▸ WHAT YOU ARE ASKED TO DO
Pull each line holding "Nasional" out of the entries below.

▸ DATASET EXCERPTS
══════════════════════════════

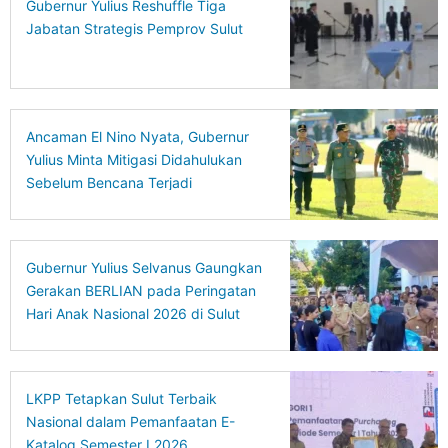
Gubernur Yulius Reshuffle Tiga
Jabatan Strategis Pemprov Sulut
Ancaman El Nino Nyata, Gubernur
Yulius Minta Mitigasi Didahulukan
Sebelum Bencana Terjadi
Gubernur Yulius Selvanus Gaungkan
Gerakan BERLIAN pada Peringatan
Hari Anak Nasional 2026 di Sulut
LKPP Tetapkan Sulut Terbaik
Nasional dalam Pemanfaatan E-
Katalog Semester I 2026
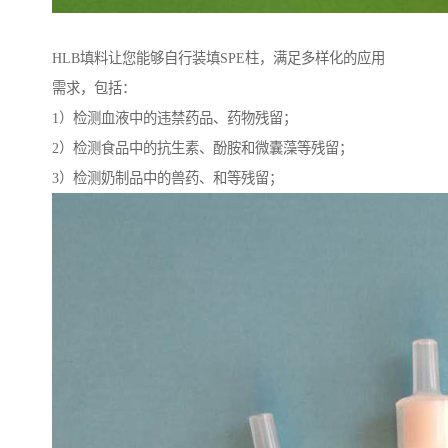
HLB填料让您能够自行装填SPE柱，满足多样化的应用
需求，包括：
1）检测血液中的违禁药品、药物残留；
2）检测食品中的抗生素、酚胺和微囊藻等残留；
3）检测奶制品中的兽药、和等残留；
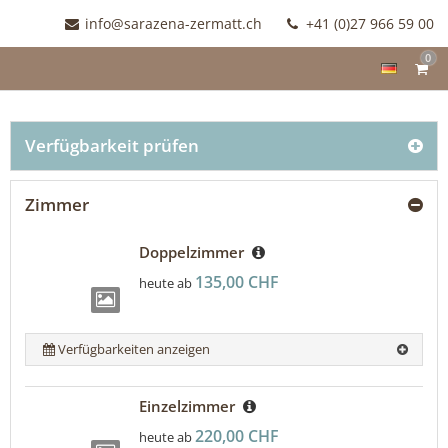
info@sarazena-zermatt.ch
+41 (0)27 966 59 00
0
Verfügbarkeit prüfen
Zimmer
Doppelzimmer
135,00 CHF
heute ab
Verfügbarkeiten anzeigen
Einzelzimmer
220,00 CHF
heute ab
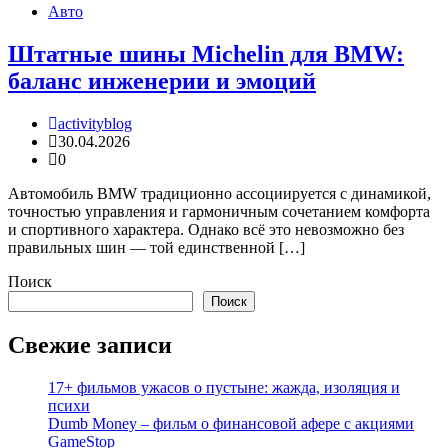
Авто
Штатные шины Michelin для BMW:
баланс инженерии и эмоций
activityblog
30.04.2026
0
Автомобиль BMW традиционно ассоциируется с динамикой,
точностью управления и гармоничным сочетанием комфорта
и спортивного характера. Однако всё это невозможно без
правильных шин — той единственной […]
Поиск
Поиск
Свежие записи
17+ фильмов ужасов о пустыне: жажда, изоляция и
психи
Dumb Money – фильм о финансовой афере с акциями
GameStop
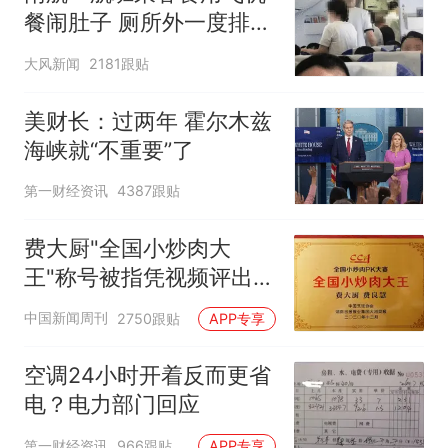
餐闹肚子 厕所外一度排长
队
大风新闻
2181跟贴
美财长：过两年 霍尔木兹
海峡就“不重要”了
第一财经资讯
4387跟贴
费大厨"全国小炒肉大
王"称号被指凭视频评出
官方回应
中国新闻周刊
2750跟贴
APP专享
空调24小时开着反而更省
电？电力部门回应
第一财经资讯
966跟贴
APP专享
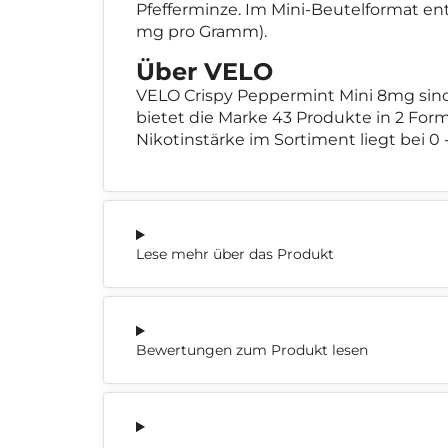
Pfefferminze. Im Mini-Beutelformat entw
mg pro Gramm).
Über VELO
VELO Crispy Peppermint Mini 8mg sin
bietet die Marke 43 Produkte in 2 Form
Nikotinstärke im Sortiment liegt bei 0 
Lese mehr über das Produkt
Bewertungen zum Produkt lesen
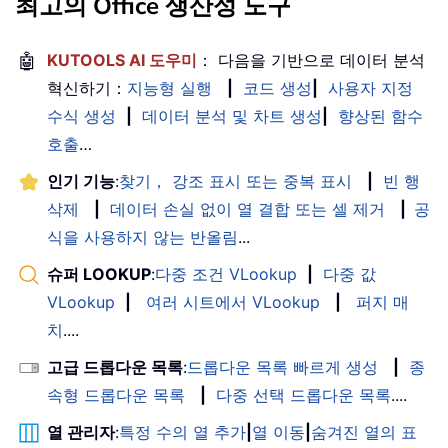
최고의 Office 생산성 도구
🤖
KUTOOLS AI 도우미
： 다음을 기반으로 데이터 분석
혁신하기：
지능형 실행
|
코드 생성
|
사용자 지정
수식 생성
|
데이터 분석 및 차트 생성
|
향상된 함수
호출
…
인기 기능
:
찾기， 강조 표시 또는 중복 표시
|
빈 행
삭제
|
데이터 손실 없이 열 결합 또는 셀 제거
|
공
식을 사용하지 않는 반올림
...
슈퍼 LOOKUP
:
다중 조건 VLookup
|
다중 값
VLookup
|
여러 시트에서 VLookup
|
퍼지 매
치
....
고급 드롭다운 목록
:
드롭다운 목록 빠르게 생성
|
종
속형 드롭다운 목록
|
다중 선택 드롭다운 목록
....
열 관리자
:
특정 수의 열 추가
|
열 이동
|
숨겨진 열의 표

══════════════════════════════

▸ SOLUTION FOR THIS TASK
Hari Anak Nasional 2026 di Sulut
Nasional dalam Pemanfaatan E-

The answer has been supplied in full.